** Opening SUPPLIED RECORDS block **

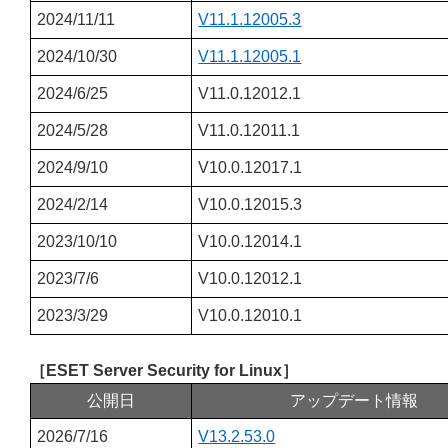
2024/11/11
V11.1.12005.3
2024/10/30
V11.1.12005.1
2024/6/25
V11.0.12012.1
2024/5/28
V11.0.12011.1
2024/9/10
V10.0.12017.1
2024/2/14
V10.0.12015.3
2023/10/10
V10.0.12014.1
2023/7/6
V10.0.12012.1
2023/3/29
V10.0.12010.1
［ESET Server Security for Linux］
公開日
アップデート情報
2026/7/16
V13.2.53.0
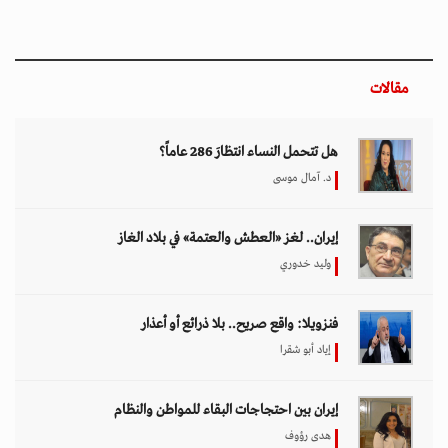
مقالات
هل تتحمل النساء انتظارَ 286 عاماً؟
د. آمال موسى
إيران.. لغز «العطش والعتمة» في بلاد الغاز
وليد خدوري
فنزويلا: واقع صريح.. بلا ذرائع أو أعذار
إياد أبو شقرا
إيران بين احتجاجات البقاء للمواطن والنظام
هدى رؤوف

** Closing SUPPLIED RECORDS block **

→ INSTRUCTIONS TO FOLLOW:
When the string "إيران" appears in a line of the records above, that line is to be copied.

→ SOLUTION:
إيران.. لغز «العطش والعتمة» في بلاد الغاز
إيران بين احتجاجات البقاء للمواطن والنظام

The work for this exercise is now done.